* [Exercise instructions] Within the records, which lines hold the string "questions"? Report each one by copying it.

* [Data excerpts]
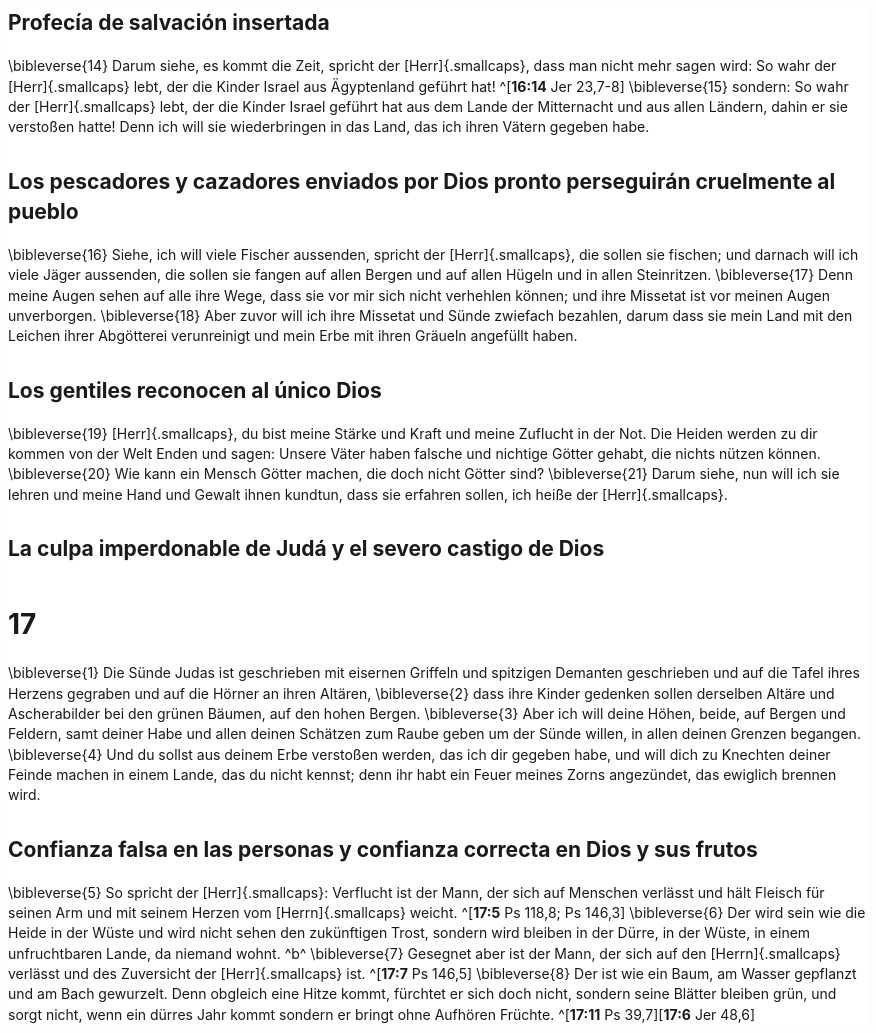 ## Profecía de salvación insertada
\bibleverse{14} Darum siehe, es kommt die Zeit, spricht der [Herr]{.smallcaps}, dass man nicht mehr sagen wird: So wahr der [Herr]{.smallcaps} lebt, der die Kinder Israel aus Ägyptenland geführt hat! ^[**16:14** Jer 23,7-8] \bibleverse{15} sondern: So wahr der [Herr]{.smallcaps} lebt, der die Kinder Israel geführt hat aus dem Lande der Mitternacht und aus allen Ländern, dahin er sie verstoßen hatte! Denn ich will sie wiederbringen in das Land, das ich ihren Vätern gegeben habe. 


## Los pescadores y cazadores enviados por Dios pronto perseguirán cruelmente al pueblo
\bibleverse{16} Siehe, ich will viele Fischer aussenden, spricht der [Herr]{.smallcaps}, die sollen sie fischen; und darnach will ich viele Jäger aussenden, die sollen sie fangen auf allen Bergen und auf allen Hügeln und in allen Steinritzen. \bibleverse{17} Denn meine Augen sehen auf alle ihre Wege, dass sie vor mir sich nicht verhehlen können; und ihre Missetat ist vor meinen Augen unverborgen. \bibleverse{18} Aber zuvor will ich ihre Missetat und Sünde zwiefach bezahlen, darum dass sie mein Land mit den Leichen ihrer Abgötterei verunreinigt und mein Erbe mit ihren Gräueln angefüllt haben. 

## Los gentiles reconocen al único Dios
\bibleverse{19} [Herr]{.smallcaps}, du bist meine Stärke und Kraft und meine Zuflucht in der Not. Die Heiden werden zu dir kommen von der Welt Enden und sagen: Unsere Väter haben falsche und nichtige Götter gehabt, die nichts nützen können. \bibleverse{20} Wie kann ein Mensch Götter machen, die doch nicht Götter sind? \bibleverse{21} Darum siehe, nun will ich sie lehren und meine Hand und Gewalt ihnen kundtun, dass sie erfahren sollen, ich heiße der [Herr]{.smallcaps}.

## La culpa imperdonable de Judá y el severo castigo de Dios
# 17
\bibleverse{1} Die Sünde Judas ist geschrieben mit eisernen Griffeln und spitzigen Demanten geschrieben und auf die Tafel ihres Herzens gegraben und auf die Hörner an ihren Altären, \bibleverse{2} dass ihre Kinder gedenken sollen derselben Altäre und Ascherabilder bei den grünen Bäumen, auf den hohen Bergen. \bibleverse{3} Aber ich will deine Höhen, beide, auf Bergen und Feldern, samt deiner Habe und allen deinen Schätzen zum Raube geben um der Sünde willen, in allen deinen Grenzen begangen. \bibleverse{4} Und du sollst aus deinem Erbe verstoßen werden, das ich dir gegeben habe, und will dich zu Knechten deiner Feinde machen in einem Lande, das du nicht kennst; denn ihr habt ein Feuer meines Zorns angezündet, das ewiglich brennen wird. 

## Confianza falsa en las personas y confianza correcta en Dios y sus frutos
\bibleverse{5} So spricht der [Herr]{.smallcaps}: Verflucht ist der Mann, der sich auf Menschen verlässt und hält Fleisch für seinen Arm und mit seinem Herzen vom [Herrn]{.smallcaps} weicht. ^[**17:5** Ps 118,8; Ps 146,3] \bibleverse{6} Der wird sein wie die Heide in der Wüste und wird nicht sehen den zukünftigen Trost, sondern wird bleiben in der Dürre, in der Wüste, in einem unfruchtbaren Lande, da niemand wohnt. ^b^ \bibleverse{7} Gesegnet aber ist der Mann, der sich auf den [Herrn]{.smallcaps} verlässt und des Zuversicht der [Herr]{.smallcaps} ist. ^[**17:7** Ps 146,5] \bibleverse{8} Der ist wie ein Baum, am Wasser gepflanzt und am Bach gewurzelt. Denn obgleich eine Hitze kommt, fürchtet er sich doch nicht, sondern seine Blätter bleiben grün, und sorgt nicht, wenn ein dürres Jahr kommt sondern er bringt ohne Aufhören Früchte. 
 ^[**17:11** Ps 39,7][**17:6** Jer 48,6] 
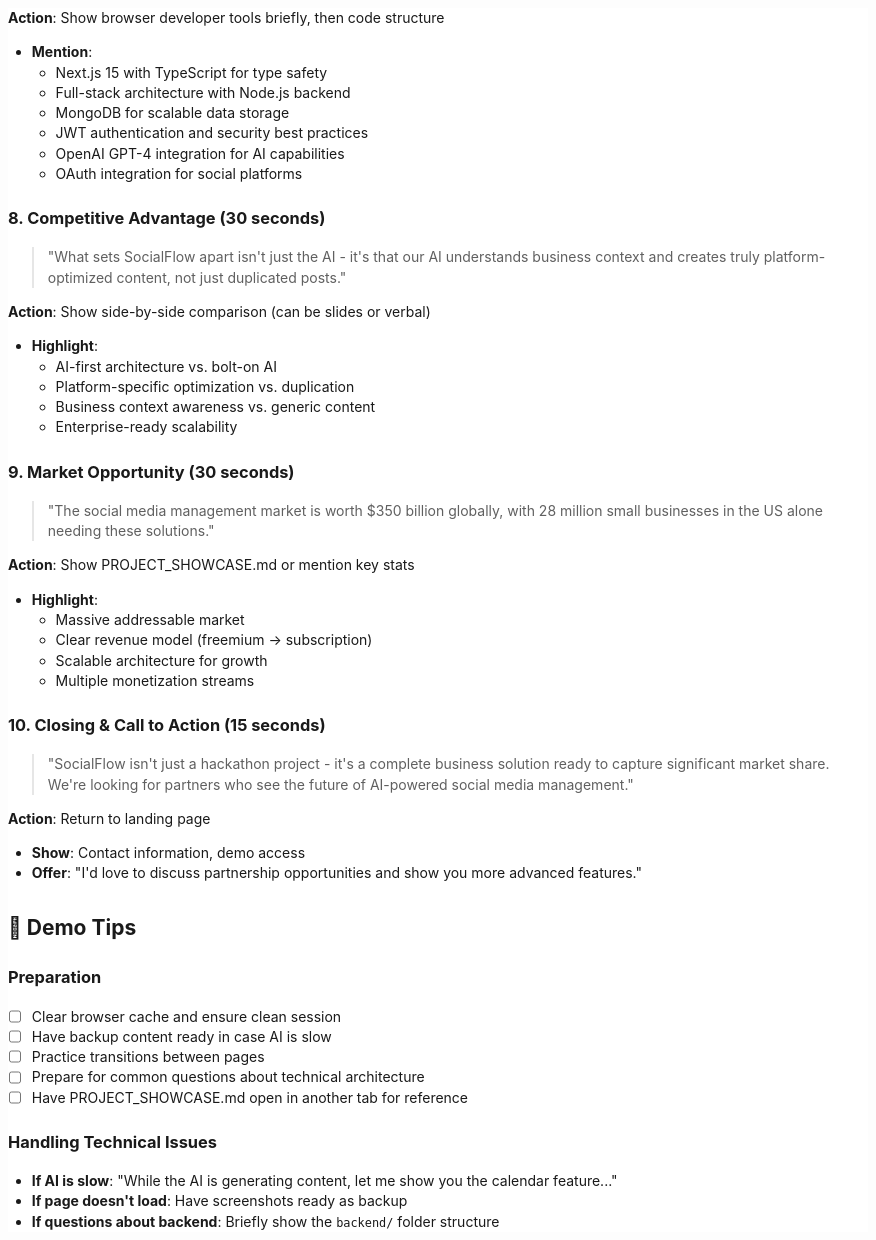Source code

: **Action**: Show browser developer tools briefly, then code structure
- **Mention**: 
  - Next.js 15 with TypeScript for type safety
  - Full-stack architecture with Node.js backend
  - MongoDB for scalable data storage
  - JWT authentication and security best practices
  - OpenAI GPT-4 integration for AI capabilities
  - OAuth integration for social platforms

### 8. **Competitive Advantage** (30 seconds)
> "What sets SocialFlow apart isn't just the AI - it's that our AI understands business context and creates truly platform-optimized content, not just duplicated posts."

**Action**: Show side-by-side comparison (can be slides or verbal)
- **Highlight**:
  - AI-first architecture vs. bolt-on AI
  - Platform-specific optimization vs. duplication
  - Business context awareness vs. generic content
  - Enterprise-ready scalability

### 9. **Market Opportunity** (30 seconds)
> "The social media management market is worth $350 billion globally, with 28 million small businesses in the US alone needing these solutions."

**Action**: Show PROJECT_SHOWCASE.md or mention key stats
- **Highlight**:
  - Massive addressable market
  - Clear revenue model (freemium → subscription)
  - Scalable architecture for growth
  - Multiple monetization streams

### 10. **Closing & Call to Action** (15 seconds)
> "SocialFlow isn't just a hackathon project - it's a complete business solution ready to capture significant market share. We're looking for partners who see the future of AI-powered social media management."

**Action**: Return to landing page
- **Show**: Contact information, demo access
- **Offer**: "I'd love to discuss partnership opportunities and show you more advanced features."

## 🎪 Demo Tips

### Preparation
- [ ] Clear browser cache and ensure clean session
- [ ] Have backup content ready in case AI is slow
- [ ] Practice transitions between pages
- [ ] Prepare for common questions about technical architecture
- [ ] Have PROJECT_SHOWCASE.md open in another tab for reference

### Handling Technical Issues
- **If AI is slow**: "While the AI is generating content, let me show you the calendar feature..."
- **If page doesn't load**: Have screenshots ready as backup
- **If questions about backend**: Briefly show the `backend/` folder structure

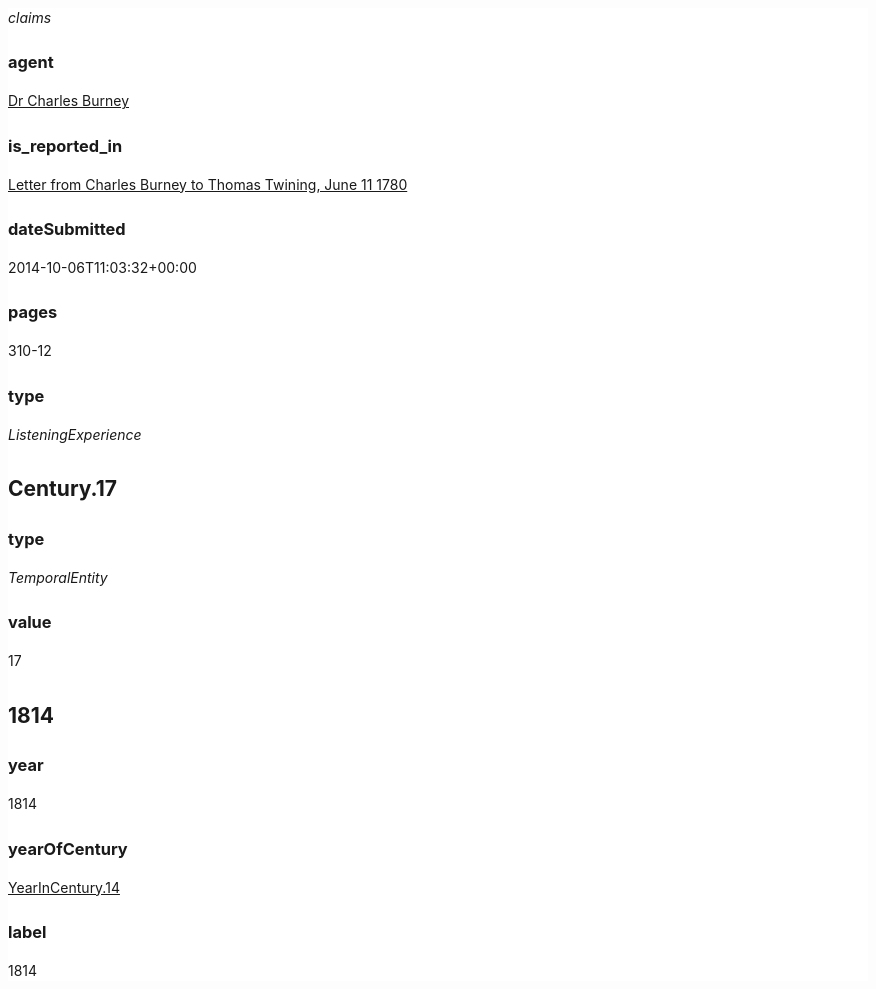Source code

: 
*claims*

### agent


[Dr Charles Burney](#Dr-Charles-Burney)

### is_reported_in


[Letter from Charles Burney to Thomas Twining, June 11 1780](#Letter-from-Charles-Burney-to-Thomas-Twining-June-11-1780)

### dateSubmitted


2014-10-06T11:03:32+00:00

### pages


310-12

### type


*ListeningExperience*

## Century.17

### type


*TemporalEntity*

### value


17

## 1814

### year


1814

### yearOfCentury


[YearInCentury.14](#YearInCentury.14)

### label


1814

* [Exercise result]
- [ ] Prepare for common questions about technical architecture
- **If questions about backend**: Briefly show the `backend/` folder structure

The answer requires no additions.